Hi,
Luke wrote:
> A couple of months ago I was passing through a small village in France,
> when I noticed that the garage still used numitron tubes in their petrol
> pumps. Today I went back to photograph them.
This is very interesting. I took photos of a similar pump in 2003, also
in France. You can see that the second digit on the price per litre is
also a large tube, because they moved the decimal point when they
changed from Francs to Euros. You can still see the old decimal point
covered with black tape.
Since the pump in your photos has a small tube for the second digit, it
looks like they replaced the tube after changing to Euros.

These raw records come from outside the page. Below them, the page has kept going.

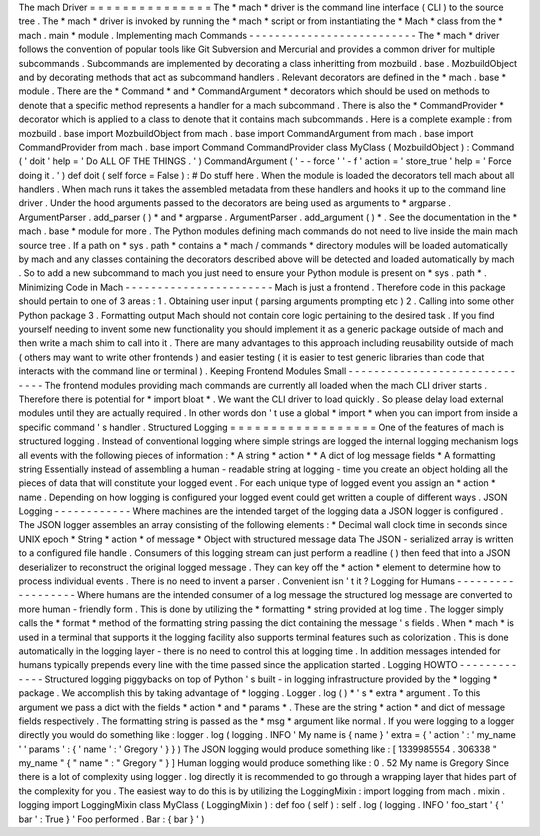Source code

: The
mach
Driver
=
=
=
=
=
=
=
=
=
=
=
=
=
=
=
The
*
mach
*
driver
is
the
command
line
interface
(
CLI
)
to
the
source
tree
.
The
*
mach
*
driver
is
invoked
by
running
the
*
mach
*
script
or
from
instantiating
the
*
Mach
*
class
from
the
*
mach
.
main
*
module
.
Implementing
mach
Commands
-
-
-
-
-
-
-
-
-
-
-
-
-
-
-
-
-
-
-
-
-
-
-
-
-
-
The
*
mach
*
driver
follows
the
convention
of
popular
tools
like
Git
Subversion
and
Mercurial
and
provides
a
common
driver
for
multiple
subcommands
.
Subcommands
are
implemented
by
decorating
a
class
inheritting
from
mozbuild
.
base
.
MozbuildObject
and
by
decorating
methods
that
act
as
subcommand
handlers
.
Relevant
decorators
are
defined
in
the
*
mach
.
base
*
module
.
There
are
the
*
Command
*
and
*
CommandArgument
*
decorators
which
should
be
used
on
methods
to
denote
that
a
specific
method
represents
a
handler
for
a
mach
subcommand
.
There
is
also
the
*
CommandProvider
*
decorator
which
is
applied
to
a
class
to
denote
that
it
contains
mach
subcommands
.
Here
is
a
complete
example
:
from
mozbuild
.
base
import
MozbuildObject
from
mach
.
base
import
CommandArgument
from
mach
.
base
import
CommandProvider
from
mach
.
base
import
Command
CommandProvider
class
MyClass
(
MozbuildObject
)
:
Command
(
'
doit
'
help
=
'
Do
ALL
OF
THE
THINGS
.
'
)
CommandArgument
(
'
-
-
force
'
'
-
f
'
action
=
'
store_true
'
help
=
'
Force
doing
it
.
'
)
def
doit
(
self
force
=
False
)
:
#
Do
stuff
here
.
When
the
module
is
loaded
the
decorators
tell
mach
about
all
handlers
.
When
mach
runs
it
takes
the
assembled
metadata
from
these
handlers
and
hooks
it
up
to
the
command
line
driver
.
Under
the
hood
arguments
passed
to
the
decorators
are
being
used
as
arguments
to
*
argparse
.
ArgumentParser
.
add_parser
(
)
*
and
*
argparse
.
ArgumentParser
.
add_argument
(
)
*
.
See
the
documentation
in
the
*
mach
.
base
*
module
for
more
.
The
Python
modules
defining
mach
commands
do
not
need
to
live
inside
the
main
mach
source
tree
.
If
a
path
on
*
sys
.
path
*
contains
a
*
mach
/
commands
*
directory
modules
will
be
loaded
automatically
by
mach
and
any
classes
containing
the
decorators
described
above
will
be
detected
and
loaded
automatically
by
mach
.
So
to
add
a
new
subcommand
to
mach
you
just
need
to
ensure
your
Python
module
is
present
on
*
sys
.
path
*
.
Minimizing
Code
in
Mach
-
-
-
-
-
-
-
-
-
-
-
-
-
-
-
-
-
-
-
-
-
-
-
Mach
is
just
a
frontend
.
Therefore
code
in
this
package
should
pertain
to
one
of
3
areas
:
1
.
Obtaining
user
input
(
parsing
arguments
prompting
etc
)
2
.
Calling
into
some
other
Python
package
3
.
Formatting
output
Mach
should
not
contain
core
logic
pertaining
to
the
desired
task
.
If
you
find
yourself
needing
to
invent
some
new
functionality
you
should
implement
it
as
a
generic
package
outside
of
mach
and
then
write
a
mach
shim
to
call
into
it
.
There
are
many
advantages
to
this
approach
including
reusability
outside
of
mach
(
others
may
want
to
write
other
frontends
)
and
easier
testing
(
it
is
easier
to
test
generic
libraries
than
code
that
interacts
with
the
command
line
or
terminal
)
.
Keeping
Frontend
Modules
Small
-
-
-
-
-
-
-
-
-
-
-
-
-
-
-
-
-
-
-
-
-
-
-
-
-
-
-
-
-
-
The
frontend
modules
providing
mach
commands
are
currently
all
loaded
when
the
mach
CLI
driver
starts
.
Therefore
there
is
potential
for
*
import
bloat
*
.
We
want
the
CLI
driver
to
load
quickly
.
So
please
delay
load
external
modules
until
they
are
actually
required
.
In
other
words
don
'
t
use
a
global
*
import
*
when
you
can
import
from
inside
a
specific
command
'
s
handler
.
Structured
Logging
=
=
=
=
=
=
=
=
=
=
=
=
=
=
=
=
=
=
One
of
the
features
of
mach
is
structured
logging
.
Instead
of
conventional
logging
where
simple
strings
are
logged
the
internal
logging
mechanism
logs
all
events
with
the
following
pieces
of
information
:
*
A
string
*
action
*
*
A
dict
of
log
message
fields
*
A
formatting
string
Essentially
instead
of
assembling
a
human
-
readable
string
at
logging
-
time
you
create
an
object
holding
all
the
pieces
of
data
that
will
constitute
your
logged
event
.
For
each
unique
type
of
logged
event
you
assign
an
*
action
*
name
.
Depending
on
how
logging
is
configured
your
logged
event
could
get
written
a
couple
of
different
ways
.
JSON
Logging
-
-
-
-
-
-
-
-
-
-
-
-
Where
machines
are
the
intended
target
of
the
logging
data
a
JSON
logger
is
configured
.
The
JSON
logger
assembles
an
array
consisting
of
the
following
elements
:
*
Decimal
wall
clock
time
in
seconds
since
UNIX
epoch
*
String
*
action
*
of
message
*
Object
with
structured
message
data
The
JSON
-
serialized
array
is
written
to
a
configured
file
handle
.
Consumers
of
this
logging
stream
can
just
perform
a
readline
(
)
then
feed
that
into
a
JSON
deserializer
to
reconstruct
the
original
logged
message
.
They
can
key
off
the
*
action
*
element
to
determine
how
to
process
individual
events
.
There
is
no
need
to
invent
a
parser
.
Convenient
isn
'
t
it
?
Logging
for
Humans
-
-
-
-
-
-
-
-
-
-
-
-
-
-
-
-
-
-
Where
humans
are
the
intended
consumer
of
a
log
message
the
structured
log
message
are
converted
to
more
human
-
friendly
form
.
This
is
done
by
utilizing
the
*
formatting
*
string
provided
at
log
time
.
The
logger
simply
calls
the
*
format
*
method
of
the
formatting
string
passing
the
dict
containing
the
message
'
s
fields
.
When
*
mach
*
is
used
in
a
terminal
that
supports
it
the
logging
facility
also
supports
terminal
features
such
as
colorization
.
This
is
done
automatically
in
the
logging
layer
-
there
is
no
need
to
control
this
at
logging
time
.
In
addition
messages
intended
for
humans
typically
prepends
every
line
with
the
time
passed
since
the
application
started
.
Logging
HOWTO
-
-
-
-
-
-
-
-
-
-
-
-
-
Structured
logging
piggybacks
on
top
of
Python
'
s
built
-
in
logging
infrastructure
provided
by
the
*
logging
*
package
.
We
accomplish
this
by
taking
advantage
of
*
logging
.
Logger
.
log
(
)
*
'
s
*
extra
*
argument
.
To
this
argument
we
pass
a
dict
with
the
fields
*
action
*
and
*
params
*
.
These
are
the
string
*
action
*
and
dict
of
message
fields
respectively
.
The
formatting
string
is
passed
as
the
*
msg
*
argument
like
normal
.
If
you
were
logging
to
a
logger
directly
you
would
do
something
like
:
logger
.
log
(
logging
.
INFO
'
My
name
is
{
name
}
'
extra
=
{
'
action
'
:
'
my_name
'
'
params
'
:
{
'
name
'
:
'
Gregory
'
}
}
)
The
JSON
logging
would
produce
something
like
:
[
1339985554
.
306338
"
my_name
"
{
"
name
"
:
"
Gregory
"
}
]
Human
logging
would
produce
something
like
:
0
.
52
My
name
is
Gregory
Since
there
is
a
lot
of
complexity
using
logger
.
log
directly
it
is
recommended
to
go
through
a
wrapping
layer
that
hides
part
of
the
complexity
for
you
.
The
easiest
way
to
do
this
is
by
utilizing
the
LoggingMixin
:
import
logging
from
mach
.
mixin
.
logging
import
LoggingMixin
class
MyClass
(
LoggingMixin
)
:
def
foo
(
self
)
:
self
.
log
(
logging
.
INFO
'
foo_start
'
{
'
bar
'
:
True
}
'
Foo
performed
.
Bar
:
{
bar
}
'
)
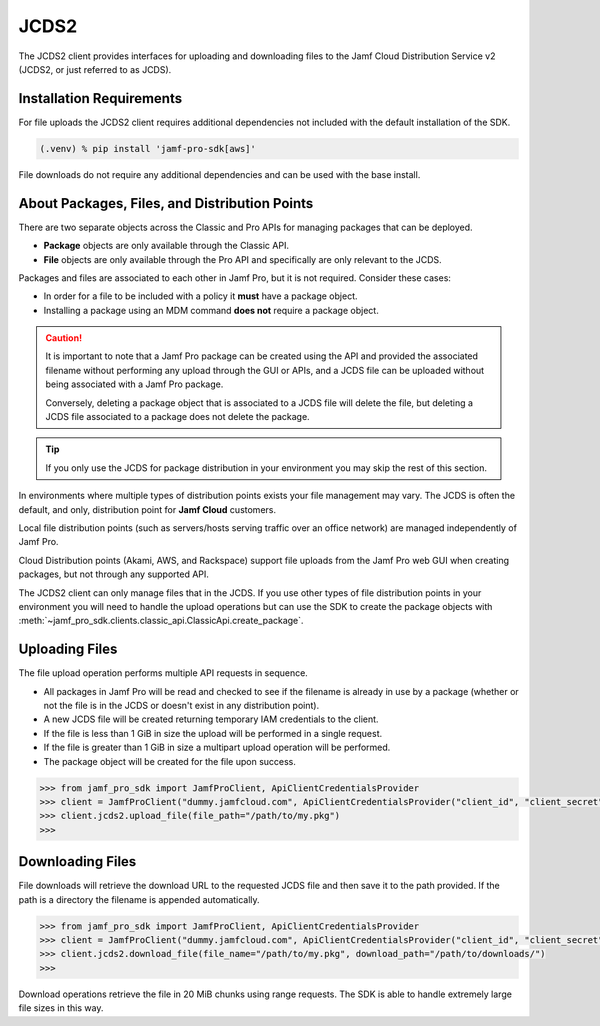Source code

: JCDS2
=====

The JCDS2 client provides interfaces for uploading and downloading files to the Jamf Cloud Distribution Service v2 (JCDS2, or just referred to as JCDS).

Installation Requirements
-------------------------

For file uploads the JCDS2 client requires additional dependencies not included with the default installation of the SDK.

.. code-block:: console

    (.venv) % pip install 'jamf-pro-sdk[aws]'

File downloads do not require any additional dependencies and can be used with the base install.

About Packages, Files, and Distribution Points
----------------------------------------------

There are two separate objects across the Classic and Pro APIs for managing packages that can be deployed.

* **Package** objects are only available through the Classic API.
* **File** objects are only available through the Pro API and specifically are only relevant to the JCDS.

Packages and files are associated to each other in Jamf Pro, but it is not required. Consider these cases:

* In order for a file to be included with a policy it **must** have a package object.
* Installing a package using an MDM command **does not** require a package object.

.. caution::

    It is important to note that a Jamf Pro package can be created using the API and provided the associated filename without performing any upload through the GUI or APIs, and a JCDS file can be uploaded without being associated with a Jamf Pro package.

    Conversely, deleting a package object that is associated to a JCDS file will delete the file, but deleting a JCDS file associated to a package does not delete the package.

.. tip::

    If you only use the JCDS for package distribution in your environment you may skip the rest of this section.

In environments where multiple types of distribution points exists your file management may vary. The JCDS is often the default, and only, distribution point for **Jamf Cloud** customers.

Local file distribution points (such as servers/hosts serving traffic over an office network) are managed independently of Jamf Pro.

Cloud Distribution points (Akami, AWS, and Rackspace) support file uploads from the Jamf Pro web GUI when creating packages, but not through any supported API.

The JCDS2 client can only manage files that in the JCDS. If you use other types of file distribution points in your environment you will need to handle the upload operations but can use the SDK to create the package objects with :meth:`~jamf_pro_sdk.clients.classic_api.ClassicApi.create_package`.

Uploading Files
---------------

The file upload operation performs multiple API requests in sequence.

* All packages in Jamf Pro will be read and checked to see if the filename is already in use by a package (whether or not the file is in the JCDS or doesn't exist in any distribution point).
* A new JCDS file will be created returning temporary IAM credentials to the client.
* If the file is less than 1 GiB in size the upload will be performed in a single request.
* If the file is greater than 1 GiB in size a multipart upload operation will be performed.
* The package object will be created for the file upon success.

.. code-block:: python

    >>> from jamf_pro_sdk import JamfProClient, ApiClientCredentialsProvider
    >>> client = JamfProClient("dummy.jamfcloud.com", ApiClientCredentialsProvider("client_id", "client_secret"))
    >>> client.jcds2.upload_file(file_path="/path/to/my.pkg")
    >>>

Downloading Files
-----------------

File downloads will retrieve the download URL to the requested JCDS file and then save it to the path provided. If the path is a directory the filename is appended automatically.

.. code-block:: python

    >>> from jamf_pro_sdk import JamfProClient, ApiClientCredentialsProvider
    >>> client = JamfProClient("dummy.jamfcloud.com", ApiClientCredentialsProvider("client_id", "client_secret"))
    >>> client.jcds2.download_file(file_name="/path/to/my.pkg", download_path="/path/to/downloads/")
    >>>

Download operations retrieve the file in 20 MiB chunks using range requests. The SDK is able to handle extremely large file sizes in this way.
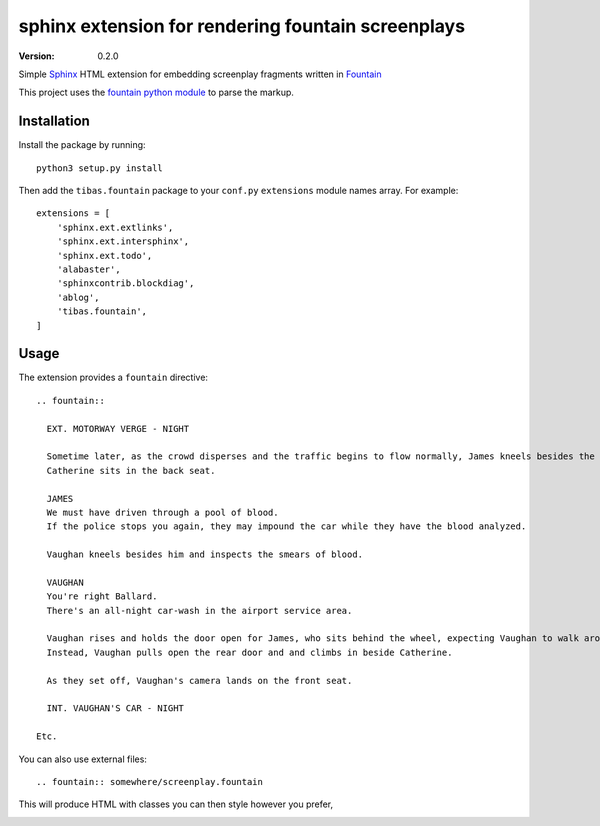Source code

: sphinx extension for rendering fountain screenplays
======================================================
:version: 0.2.0

Simple `Sphinx <http://www.sphinx-doc.org/en/stable/>`_ HTML extension for embedding screenplay fragments written in `Fountain <http://fountain.io>`_

This project uses the `fountain python module <https://bitbucket.org/gabriel.montagne/fountain>`_ to parse the markup.

Installation
--------------

Install the package by running::

    python3 setup.py install

Then add the ``tibas.fountain`` package to your ``conf.py`` ``extensions`` module names array. For example::

    extensions = [
        'sphinx.ext.extlinks',
        'sphinx.ext.intersphinx',
        'sphinx.ext.todo',
        'alabaster',
        'sphinxcontrib.blockdiag',
        'ablog',
        'tibas.fountain',
    ]

Usage
-------

The extension provides a ``fountain`` directive::

    .. fountain::

      EXT. MOTORWAY VERGE - NIGHT

      Sometime later, as the crowd disperses and the traffic begins to flow normally, James kneels besides the Lincoln and shows Vaughn the blood on his door.
      Catherine sits in the back seat.

      JAMES
      We must have driven through a pool of blood.
      If the police stops you again, they may impound the car while they have the blood analyzed.

      Vaughan kneels besides him and inspects the smears of blood.

      VAUGHAN
      You're right Ballard. 
      There's an all-night car-wash in the airport service area.

      Vaughan rises and holds the door open for James, who sits behind the wheel, expecting Vaughan to walk around the car and sit beside him.
      Instead, Vaughan pulls open the rear door and and climbs in beside Catherine.

      As they set off, Vaughan's camera lands on the front seat.

      INT. VAUGHAN'S CAR - NIGHT

    Etc.

You can also use external files::

    .. fountain:: somewhere/screenplay.fountain

This will produce HTML with classes you can then style however you prefer,

.. image:: screenshot-cronenberg.png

Does anyone
know which types of numitron they might be, and if the two sizes use the
same socket?
I also have another photo from 2002, where the display looks like a
regular 7-segment VFD, but with a weird translucent sheet in front of it.
> Does anybody know of any other equipment housing nixies or numitrons still
> being used on a daily basis like this.
My uncle has a very good nixie multimeter which he still uses as his
primary instrument, because even after all this time, it's still
ridiculously precise, without recalibration for decades. I also own a
nixie multimeter, but it's lower resolution (Philips PM-2421 with ZM1000
tubes) which I still use occasionally, mostly for testing batteries. I'm
sure there are a few labs which still use instruments with nixie tubes
or panaplex displays.
And my school still have some counters and timers for physics class
which used nixie tubes, although I'm not 100% sure they still use them
(they did use them at least until I graduated in 2006). Since these
devices are purpose-made for demonstrations in front of the class, the
nixie tubes are quite large, probably 40 or 50 mm digit height.